La nouvelle œuvre de Dimitra Trypani, « Andrei: Requiem en huit actes », commandée par l’orchestre philharmonique grec, a été présentée à l’Opéra National d’Athènes en ce début d’année. Il s’agit d’une « Liturgie de l’Exode » moderne dédiée au grand cinéaste Andrei Tarkovsky, qui a traduit ses pensées et ses sentiments par des images d’une beauté et d’une vigueur intellectuelle sans précédent. Le texte poétique, signé Pantelis Boukalas, dialogue avec le texte allemand du Requiem luthérien, et des fragments dialogués des sept films du réalisateur russe.

 

Dimitra Trypani (Source)

 

Rencontre avec Dimitra Trypani :

 

Sur scène, 18 artistes de différents horizons interprètent votre œuvre.

Nous avons travaillé avec différents artistes et certains n’étaient pas chanteurs, ils ne pouvaient pas lire les notes et ont alors appris par cœur les chants. D’autres étaient musiciens, dont 2 chanteurs classiques, mais je ne souhaitais pas de chanteurs d’opéras. C’était un vrai choix car je voulais des voix humaines et mortelles. Les voix d’opéras ne sonnent pas naturelles à mes oreilles. Je souhaitais un son qui puisse vraiment être accueillant.

Votre œuvre s’articule entre la déclamation de textes poétiques et des chants. Un exercice difficile.

Ce n’est pas facile de passer directement du chant à la déclamation. Nous avons travaillé de longs mois. Ce texte grec est difficile, il est très poétique, il ne raconte pas une histoire, c’est littéralement une confession d’une âme, une confession existentielle. Les artistes avaient besoin de créer un son commun pour passer du texte au chant et du chant au texte. C’est notre ingénieur du son qui a fait un travail remarquable, car l’équilibre entre les voix et les instruments changeait toutes les 30 secondes. Un vrai puzzle. Mais c’est aussi un langage avec ses propres lois et ils ont dû apprendre un langage nouveau.

Les artistes avaient-ils déjà visionné des films de Tarkovsky?

Certains ont vu les films, d’autres n’en n’ont vu qu’un ou deux, et je suis presque sûre que certains n’en ont vu aucun. Je leur ai conseillé de ne pas regarder les films le soir mais le matin ou l’après-midi, parce qu’après un certain temps, vous vous endormez, ou vous êtes fatigués ou ennuyés, il est difficile de se concentrer. Mais jusqu’à un certain point, c’était à propos de Tarkovsky, et ça ne l’était plus vraiment. Andrei est devenu une recherche du silence.
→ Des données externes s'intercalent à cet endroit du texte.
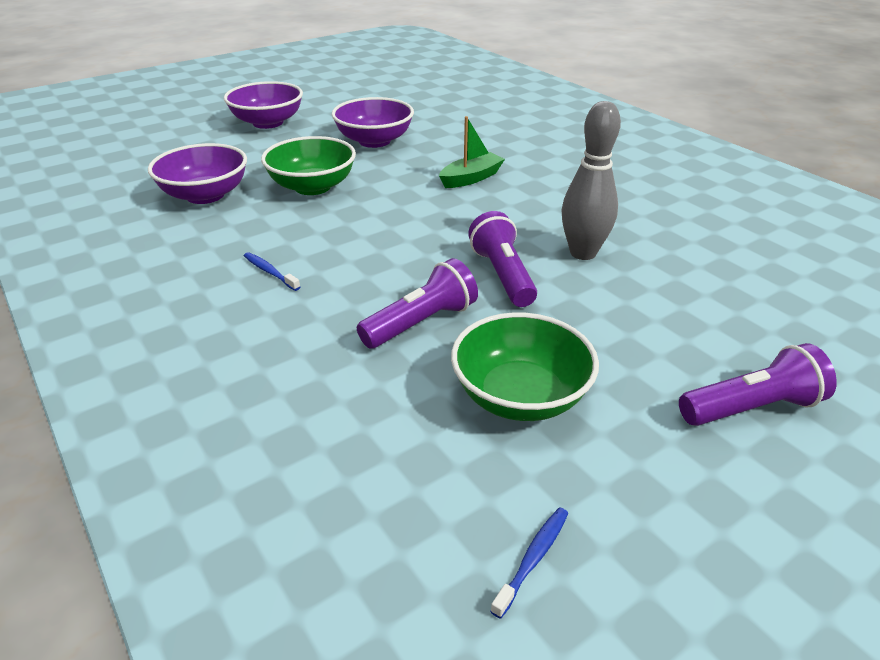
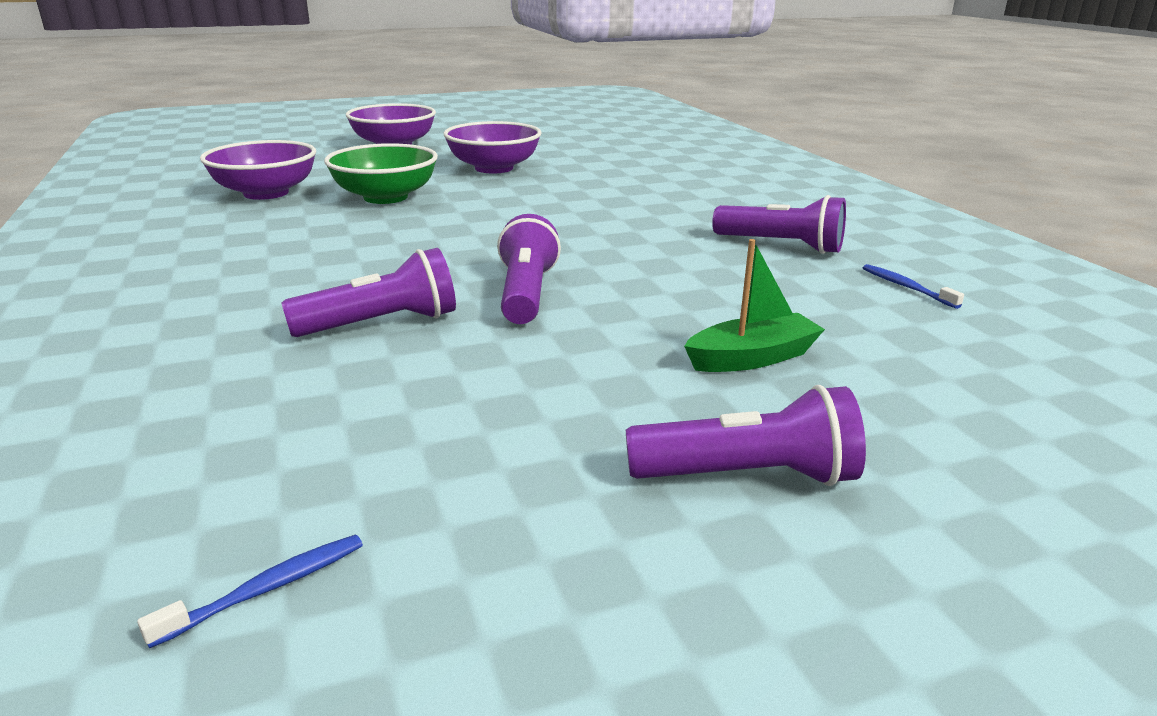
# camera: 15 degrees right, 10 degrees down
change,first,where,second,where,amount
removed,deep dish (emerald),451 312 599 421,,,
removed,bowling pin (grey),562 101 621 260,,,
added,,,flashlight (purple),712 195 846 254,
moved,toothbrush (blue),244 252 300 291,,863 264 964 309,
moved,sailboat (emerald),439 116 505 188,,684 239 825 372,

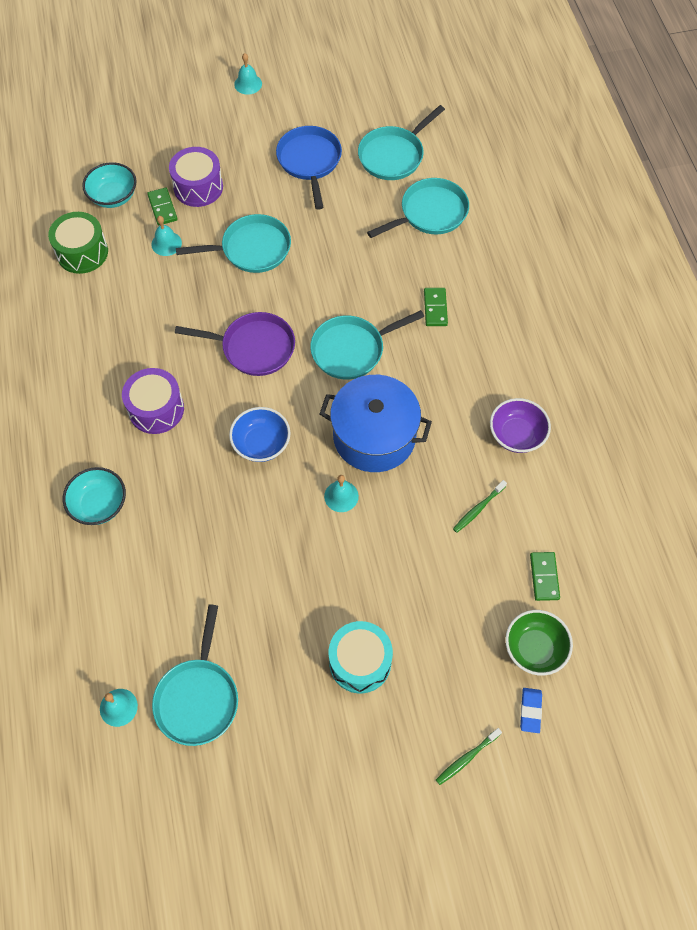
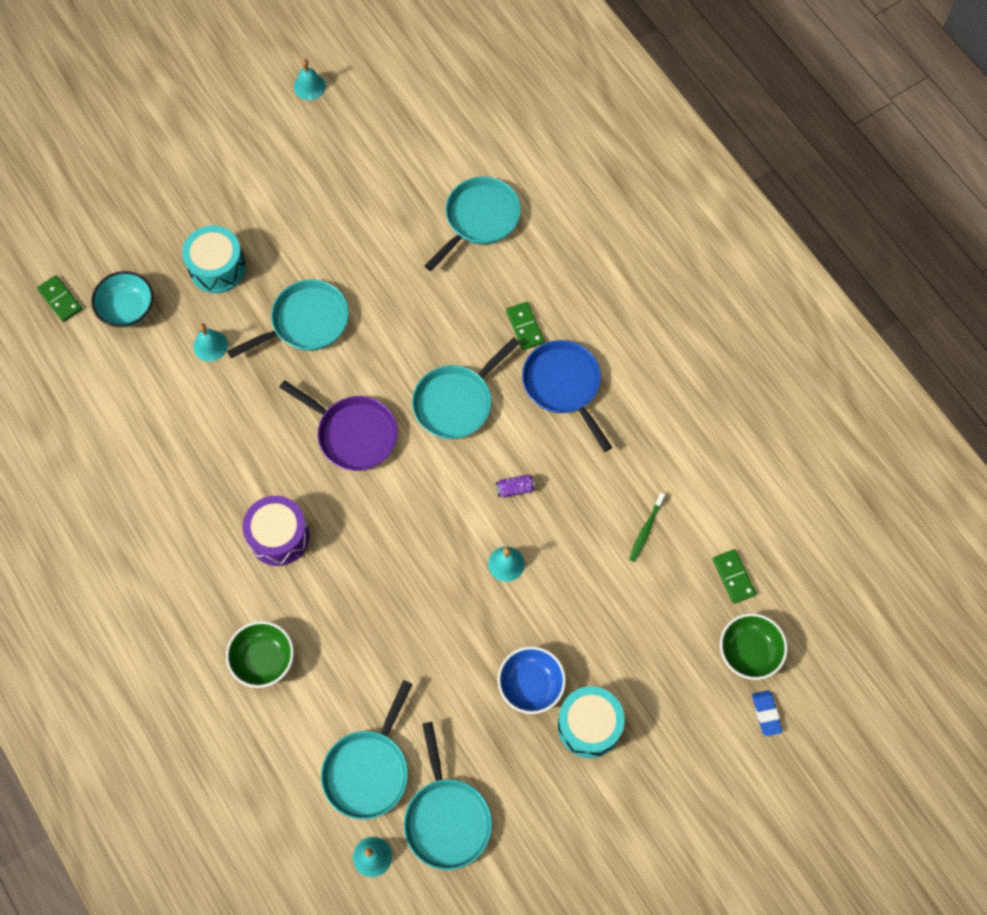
# camera: 20 degrees left, 5 degrees up
change,first,where,second,where,amount
removed,drum (emerald),48 212 108 274,,,
removed,toothbrush (emerald),436 728 502 785,,,
removed,deep dish (purple),490 398 551 453,,,
moved,domino (emerald),147 187 178 225,,37 275 82 322,
moved,deep dish (blue),229 407 291 462,,497 646 566 714,
moved,school bell (aqua),234 53 262 95,,294 59 326 100,
moved,frying pan (blue),276 126 342 210,,522 340 612 452,
moved,frying pan (aqua),358 105 445 180,,321 680 412 819,
replaced,stockpot (blue),320 375 432 472,can (purple),496 474 535 498,
recoloured,deep dish (aqua),63 467 126 525,deep dish (emerald),226 621 294 688,
recoloured,drum (purple),169 147 223 207,drum (aqua),182 225 246 293,
turned,frying pan (purple),175 312 295 376,,279 380 398 471,45 degrees clockwise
Alors qu’aujourd’hui, tout ce qui vient de Russie est soumis à une profonde censure, vous nous avez offert la possibilité d’une expérience de vérité, j’étais vraiment consolée. Nous avons si rarement accès à la vérité, nous sommes comme orphelins de la vérité. Orphelins de vrais artistes, qui ont pourtant tant souffert…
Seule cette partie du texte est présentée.